What you see in the video below is far more than just isolated trick shots. Rather, it's a compilation of some absolutely stupefying feats done with a roundish item that is much smaller than any ball, and done over seemingly impossible obstacles. It's called "Totting" and, quite frankly, it looks absolutely fantastic.

If you couldn't tell from the video itself, "Totting" is the self-appointed name for throwing and catching marshmallows in one's mouth, as designated by a group of teenagers from Glen Rock (N.J.) High who started the fad nearly two months ago and have advanced into more and more difficult tricks as they move along.

The sport even comes with one of the more authentic and wholesome origin stories you'll ever find. The teens -- Anthony D'Onofrio, Ryan Pulford, Jake Pellegrino and Joey Cinquegrana -- are all 16-year-old students at Glen Rock and came up with the idea over lunch one day, when Pellegrino bought tater tots and the quartet began tossing them up and catching them in their mouths. It was fun (hey, catching food items in one's mouth almost always is, right? Just ask a seal), and within a couple of days, the teens were doing fairly advanced tricks with tater tots.

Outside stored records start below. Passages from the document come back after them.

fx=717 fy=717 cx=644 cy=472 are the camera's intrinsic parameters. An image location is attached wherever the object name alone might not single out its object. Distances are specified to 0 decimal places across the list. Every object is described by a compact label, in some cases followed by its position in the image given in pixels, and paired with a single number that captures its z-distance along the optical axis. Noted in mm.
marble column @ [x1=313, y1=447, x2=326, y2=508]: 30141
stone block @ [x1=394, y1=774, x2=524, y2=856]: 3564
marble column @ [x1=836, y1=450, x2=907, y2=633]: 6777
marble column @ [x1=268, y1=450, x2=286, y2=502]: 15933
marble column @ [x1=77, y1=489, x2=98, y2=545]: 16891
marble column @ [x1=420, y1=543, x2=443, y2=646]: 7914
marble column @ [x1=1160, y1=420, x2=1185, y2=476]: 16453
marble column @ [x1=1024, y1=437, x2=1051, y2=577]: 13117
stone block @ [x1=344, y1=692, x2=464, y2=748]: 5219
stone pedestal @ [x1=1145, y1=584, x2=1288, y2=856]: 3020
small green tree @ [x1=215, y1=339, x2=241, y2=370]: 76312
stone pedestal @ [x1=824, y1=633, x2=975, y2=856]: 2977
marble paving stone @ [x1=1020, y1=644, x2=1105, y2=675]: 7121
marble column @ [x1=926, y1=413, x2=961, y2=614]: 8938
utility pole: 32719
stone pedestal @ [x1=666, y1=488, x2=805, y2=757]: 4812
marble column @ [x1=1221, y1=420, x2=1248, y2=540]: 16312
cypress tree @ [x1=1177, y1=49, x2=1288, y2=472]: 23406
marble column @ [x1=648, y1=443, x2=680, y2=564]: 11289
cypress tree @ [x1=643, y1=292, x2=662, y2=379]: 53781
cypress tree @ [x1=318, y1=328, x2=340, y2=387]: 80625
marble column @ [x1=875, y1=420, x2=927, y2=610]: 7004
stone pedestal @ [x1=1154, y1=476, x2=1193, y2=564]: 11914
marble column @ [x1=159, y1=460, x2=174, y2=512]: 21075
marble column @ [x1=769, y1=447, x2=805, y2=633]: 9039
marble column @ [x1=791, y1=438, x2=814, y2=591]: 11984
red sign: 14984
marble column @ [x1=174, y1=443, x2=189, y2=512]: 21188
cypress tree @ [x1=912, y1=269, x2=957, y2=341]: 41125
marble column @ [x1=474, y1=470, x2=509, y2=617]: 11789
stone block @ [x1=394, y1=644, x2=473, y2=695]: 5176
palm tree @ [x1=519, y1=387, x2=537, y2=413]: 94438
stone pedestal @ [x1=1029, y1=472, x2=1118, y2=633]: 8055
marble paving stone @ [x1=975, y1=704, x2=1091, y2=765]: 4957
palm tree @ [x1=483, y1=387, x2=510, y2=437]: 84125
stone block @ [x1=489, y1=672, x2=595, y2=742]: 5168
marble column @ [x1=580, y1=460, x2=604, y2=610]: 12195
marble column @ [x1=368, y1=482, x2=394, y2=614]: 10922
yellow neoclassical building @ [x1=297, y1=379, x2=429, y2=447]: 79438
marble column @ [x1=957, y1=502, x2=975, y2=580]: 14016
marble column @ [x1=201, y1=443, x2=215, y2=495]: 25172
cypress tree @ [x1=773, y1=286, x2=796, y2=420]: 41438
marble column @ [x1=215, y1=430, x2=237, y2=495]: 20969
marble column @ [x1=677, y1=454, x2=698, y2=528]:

Those tater tots are where the name Totting comes from, though they also presented a series of problems. First, tater tots aren't as portable to trek around and attempt tricks on the run, Napolean Dynamite tactics notwithstanding. Secondly, tater tots also required oven work or a nearby cafeteria, and neither condition was always available to the teens.

Then one of the crew got an idea: If they switched to large marshmallows, the marshmallows would be portable, and the tricks would be even more impressive, as the larger marshmallows would be harder to accurately line up and catch.

Physics itself backs up that sentiment. These aren't footballs or even baseballs or the like, they're marshmallows, which are significantly smaller and have less mass, making their trajectory even tougher to judge. That means all these tricks are much harder with Jet Puffed and the like than they would be with larger, more commonly used balls.

The move to marshmallows allowed the Glen Rock crew to travel wherever they wanted, and set the groundwork for some pretty fantastic mouth-catching feats. Connections from over the top of a Philadelphia-area SEPTA commuter train? Check. Tossing a "mallow" over a 20-foot outcropping of rock? Sure. A shot from a moving car? No problem. A hockey stick shot into the stands? Sounds fun.

In fact, that's probably the coolest part about the Glen Rock quartet's entire concept: It's just cool. These kids aren't hurting anyone. They're not blowing a ton of money doing something stupid -- in the two months they've been Totting, the teens have allegedly blown through just 50 bags of marshmallows, at a cost of roughly $100 -- and they've developed a pretty remarkable talent in the process, no matter how ridiculously esoteric it may be.

Most importantly, the teens look like they're having a great time, and that they get a whole lot out of throwing and catching marshmallows in their mouths. And they're pretty fun to watch doing it, too.